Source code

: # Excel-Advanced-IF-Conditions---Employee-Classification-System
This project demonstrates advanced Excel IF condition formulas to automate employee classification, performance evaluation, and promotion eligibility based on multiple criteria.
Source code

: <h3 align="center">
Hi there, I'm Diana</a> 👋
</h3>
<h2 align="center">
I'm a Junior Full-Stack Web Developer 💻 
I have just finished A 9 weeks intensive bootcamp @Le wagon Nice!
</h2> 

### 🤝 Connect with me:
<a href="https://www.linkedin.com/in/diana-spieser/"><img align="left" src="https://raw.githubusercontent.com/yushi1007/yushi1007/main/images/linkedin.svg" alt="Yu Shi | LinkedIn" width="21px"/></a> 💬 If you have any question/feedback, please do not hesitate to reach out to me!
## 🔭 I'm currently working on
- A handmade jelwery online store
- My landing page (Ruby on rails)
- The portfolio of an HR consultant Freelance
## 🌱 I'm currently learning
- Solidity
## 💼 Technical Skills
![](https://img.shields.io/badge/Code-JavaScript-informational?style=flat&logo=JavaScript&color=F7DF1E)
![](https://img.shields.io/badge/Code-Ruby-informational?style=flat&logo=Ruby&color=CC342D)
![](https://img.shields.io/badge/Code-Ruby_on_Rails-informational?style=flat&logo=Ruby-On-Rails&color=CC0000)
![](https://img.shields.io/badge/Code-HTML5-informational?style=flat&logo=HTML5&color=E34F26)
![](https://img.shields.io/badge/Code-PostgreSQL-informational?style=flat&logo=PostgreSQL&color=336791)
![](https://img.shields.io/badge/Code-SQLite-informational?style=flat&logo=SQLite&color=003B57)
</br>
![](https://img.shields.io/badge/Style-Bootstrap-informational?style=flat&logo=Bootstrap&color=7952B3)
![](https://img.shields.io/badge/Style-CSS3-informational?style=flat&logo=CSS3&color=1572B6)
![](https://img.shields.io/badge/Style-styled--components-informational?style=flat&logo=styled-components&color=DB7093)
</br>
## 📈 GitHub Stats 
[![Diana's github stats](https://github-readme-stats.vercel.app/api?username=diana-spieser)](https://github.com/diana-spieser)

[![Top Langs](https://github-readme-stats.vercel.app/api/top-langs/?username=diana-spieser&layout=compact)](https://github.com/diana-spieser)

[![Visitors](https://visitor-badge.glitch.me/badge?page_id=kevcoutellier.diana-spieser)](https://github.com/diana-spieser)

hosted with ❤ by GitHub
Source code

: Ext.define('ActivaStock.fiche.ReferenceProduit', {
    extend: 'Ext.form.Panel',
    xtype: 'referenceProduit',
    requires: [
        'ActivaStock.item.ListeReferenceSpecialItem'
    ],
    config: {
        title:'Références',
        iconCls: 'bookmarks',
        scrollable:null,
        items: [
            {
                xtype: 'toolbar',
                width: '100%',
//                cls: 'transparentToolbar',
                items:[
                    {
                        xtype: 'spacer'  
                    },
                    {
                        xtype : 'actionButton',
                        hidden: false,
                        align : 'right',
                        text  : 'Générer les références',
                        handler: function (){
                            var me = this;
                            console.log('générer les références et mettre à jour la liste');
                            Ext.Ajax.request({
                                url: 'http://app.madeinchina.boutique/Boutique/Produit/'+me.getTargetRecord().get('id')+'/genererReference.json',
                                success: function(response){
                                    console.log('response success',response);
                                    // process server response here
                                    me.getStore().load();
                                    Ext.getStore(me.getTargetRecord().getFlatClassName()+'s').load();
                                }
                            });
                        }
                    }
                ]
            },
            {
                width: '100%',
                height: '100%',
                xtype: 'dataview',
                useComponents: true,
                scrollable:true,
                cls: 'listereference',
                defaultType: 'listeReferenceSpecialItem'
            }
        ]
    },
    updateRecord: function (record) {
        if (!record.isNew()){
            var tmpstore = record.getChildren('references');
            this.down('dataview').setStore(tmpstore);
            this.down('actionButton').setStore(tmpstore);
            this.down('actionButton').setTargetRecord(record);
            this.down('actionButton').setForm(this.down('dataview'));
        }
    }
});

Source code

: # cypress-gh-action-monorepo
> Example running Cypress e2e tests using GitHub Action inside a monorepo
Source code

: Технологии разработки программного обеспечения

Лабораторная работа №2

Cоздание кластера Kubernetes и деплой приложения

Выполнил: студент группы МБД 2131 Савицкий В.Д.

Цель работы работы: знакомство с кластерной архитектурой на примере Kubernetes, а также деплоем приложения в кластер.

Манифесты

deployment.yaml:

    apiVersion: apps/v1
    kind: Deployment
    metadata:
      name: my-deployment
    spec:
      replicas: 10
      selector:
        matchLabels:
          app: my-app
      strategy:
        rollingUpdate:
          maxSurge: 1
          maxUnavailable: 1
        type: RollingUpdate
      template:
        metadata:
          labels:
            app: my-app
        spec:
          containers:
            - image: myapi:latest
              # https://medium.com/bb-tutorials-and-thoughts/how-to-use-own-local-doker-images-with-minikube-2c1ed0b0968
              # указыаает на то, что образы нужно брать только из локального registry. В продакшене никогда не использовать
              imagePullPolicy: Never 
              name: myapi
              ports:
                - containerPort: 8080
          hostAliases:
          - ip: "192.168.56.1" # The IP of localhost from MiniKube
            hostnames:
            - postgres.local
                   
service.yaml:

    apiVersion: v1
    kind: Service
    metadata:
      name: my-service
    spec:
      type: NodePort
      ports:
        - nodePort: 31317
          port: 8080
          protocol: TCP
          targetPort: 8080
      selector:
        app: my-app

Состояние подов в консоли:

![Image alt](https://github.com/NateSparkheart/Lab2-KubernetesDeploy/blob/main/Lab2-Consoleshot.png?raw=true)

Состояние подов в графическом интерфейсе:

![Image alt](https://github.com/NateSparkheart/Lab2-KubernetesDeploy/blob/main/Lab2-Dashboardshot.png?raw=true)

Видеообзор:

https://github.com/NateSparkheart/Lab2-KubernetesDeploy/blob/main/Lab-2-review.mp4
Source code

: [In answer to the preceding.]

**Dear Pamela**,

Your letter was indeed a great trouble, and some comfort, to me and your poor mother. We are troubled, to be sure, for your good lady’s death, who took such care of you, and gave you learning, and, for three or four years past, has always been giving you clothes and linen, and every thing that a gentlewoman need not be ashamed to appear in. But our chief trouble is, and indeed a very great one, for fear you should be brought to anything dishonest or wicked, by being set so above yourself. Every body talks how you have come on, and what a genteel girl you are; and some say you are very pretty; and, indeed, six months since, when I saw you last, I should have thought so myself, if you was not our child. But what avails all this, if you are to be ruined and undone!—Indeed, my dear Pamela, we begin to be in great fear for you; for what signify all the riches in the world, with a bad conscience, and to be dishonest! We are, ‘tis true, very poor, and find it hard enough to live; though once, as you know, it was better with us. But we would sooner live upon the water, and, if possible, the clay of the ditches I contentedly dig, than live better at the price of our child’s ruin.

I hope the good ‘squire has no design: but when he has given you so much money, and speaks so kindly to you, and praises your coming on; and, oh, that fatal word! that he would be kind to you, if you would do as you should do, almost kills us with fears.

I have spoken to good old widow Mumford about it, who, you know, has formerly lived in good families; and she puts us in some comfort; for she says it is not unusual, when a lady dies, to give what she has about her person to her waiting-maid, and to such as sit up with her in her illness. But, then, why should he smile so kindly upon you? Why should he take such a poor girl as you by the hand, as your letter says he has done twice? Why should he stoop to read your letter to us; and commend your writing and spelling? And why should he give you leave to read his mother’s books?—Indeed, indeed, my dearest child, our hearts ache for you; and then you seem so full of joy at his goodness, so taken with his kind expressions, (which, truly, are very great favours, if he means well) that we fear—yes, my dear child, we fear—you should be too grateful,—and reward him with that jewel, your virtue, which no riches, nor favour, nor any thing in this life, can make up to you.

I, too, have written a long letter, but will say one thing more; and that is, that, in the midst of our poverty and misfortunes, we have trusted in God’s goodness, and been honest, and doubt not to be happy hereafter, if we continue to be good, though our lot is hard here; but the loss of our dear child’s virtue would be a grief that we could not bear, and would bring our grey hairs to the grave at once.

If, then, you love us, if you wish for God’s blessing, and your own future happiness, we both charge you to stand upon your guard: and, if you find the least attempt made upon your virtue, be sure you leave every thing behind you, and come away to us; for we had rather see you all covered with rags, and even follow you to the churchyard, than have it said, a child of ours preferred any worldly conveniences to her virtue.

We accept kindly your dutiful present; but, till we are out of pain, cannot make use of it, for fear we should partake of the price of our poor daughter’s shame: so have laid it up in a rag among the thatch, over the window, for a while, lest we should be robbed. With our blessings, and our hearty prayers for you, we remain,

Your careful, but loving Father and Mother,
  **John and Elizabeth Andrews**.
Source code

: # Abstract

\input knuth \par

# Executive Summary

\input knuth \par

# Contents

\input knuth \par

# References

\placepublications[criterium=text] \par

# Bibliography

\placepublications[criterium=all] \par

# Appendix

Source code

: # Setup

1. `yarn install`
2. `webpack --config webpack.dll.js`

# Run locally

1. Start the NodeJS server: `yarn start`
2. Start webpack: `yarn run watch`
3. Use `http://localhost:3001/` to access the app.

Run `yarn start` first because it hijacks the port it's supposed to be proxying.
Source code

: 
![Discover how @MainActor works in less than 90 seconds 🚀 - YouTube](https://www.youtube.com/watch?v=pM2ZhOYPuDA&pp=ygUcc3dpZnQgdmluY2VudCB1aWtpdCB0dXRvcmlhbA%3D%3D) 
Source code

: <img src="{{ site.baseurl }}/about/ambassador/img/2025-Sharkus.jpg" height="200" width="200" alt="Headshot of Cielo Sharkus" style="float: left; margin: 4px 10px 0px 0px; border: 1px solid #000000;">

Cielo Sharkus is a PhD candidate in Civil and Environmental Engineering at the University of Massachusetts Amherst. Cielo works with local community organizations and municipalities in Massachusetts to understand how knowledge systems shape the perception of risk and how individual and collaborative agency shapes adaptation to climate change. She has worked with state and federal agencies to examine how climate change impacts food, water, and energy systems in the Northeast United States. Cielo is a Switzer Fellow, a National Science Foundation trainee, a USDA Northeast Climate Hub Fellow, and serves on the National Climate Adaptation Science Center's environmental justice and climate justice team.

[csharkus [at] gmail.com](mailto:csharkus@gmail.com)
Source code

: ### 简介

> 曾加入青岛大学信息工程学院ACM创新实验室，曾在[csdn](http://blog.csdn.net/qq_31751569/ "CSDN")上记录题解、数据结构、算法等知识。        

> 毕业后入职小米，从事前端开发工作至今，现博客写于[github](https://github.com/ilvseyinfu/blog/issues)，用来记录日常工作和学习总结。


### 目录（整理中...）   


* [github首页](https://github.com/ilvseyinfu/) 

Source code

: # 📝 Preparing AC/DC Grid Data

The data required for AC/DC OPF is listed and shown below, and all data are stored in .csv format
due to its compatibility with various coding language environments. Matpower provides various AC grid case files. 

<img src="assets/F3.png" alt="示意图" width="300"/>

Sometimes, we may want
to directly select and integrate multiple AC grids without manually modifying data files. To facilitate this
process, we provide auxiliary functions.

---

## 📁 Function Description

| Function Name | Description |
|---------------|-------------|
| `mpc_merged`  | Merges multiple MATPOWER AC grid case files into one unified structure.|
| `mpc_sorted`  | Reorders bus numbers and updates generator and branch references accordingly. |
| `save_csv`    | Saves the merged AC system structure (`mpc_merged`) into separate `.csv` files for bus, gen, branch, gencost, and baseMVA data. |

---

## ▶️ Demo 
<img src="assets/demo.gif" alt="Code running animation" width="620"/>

══════════════════════════════

TASK ITEM => Reproduce verbatim the stretch of the material from the line containing "to the preceding.]" through the line containing "I hope the good".

RESULT =>
: [In answer to the preceding.]

**Dear Pamela**,

Your letter was indeed a great trouble, and some comfort, to me and your poor mother. We are troubled, to be sure, for your good lady’s death, who took such care of you, and gave you learning, and, for three or four years past, has always been giving you clothes and linen, and every thing that a gentlewoman need not be ashamed to appear in. But our chief trouble is, and indeed a very great one, for fear you should be brought to anything dishonest or wicked, by being set so above yourself. Every body talks how you have come on, and what a genteel girl you are; and some say you are very pretty; and, indeed, six months since, when I saw you last, I should have thought so myself, if you was not our child. But what avails all this, if you are to be ruined and undone!—Indeed, my dear Pamela, we begin to be in great fear for you; for what signify all the riches in the world, with a bad conscience, and to be dishonest! We are, ‘tis true, very poor, and find it hard enough to live; though once, as you know, it was better with us. But we would sooner live upon the water, and, if possible, the clay of the ditches I contentedly dig, than live better at the price of our child’s ruin.

I hope the good ‘squire has no design: but when he has given you so much money, and speaks so kindly to you, and praises your coming on; and, oh, that fatal word! that he would be kind to you, if you would do as you should do, almost kills us with fears.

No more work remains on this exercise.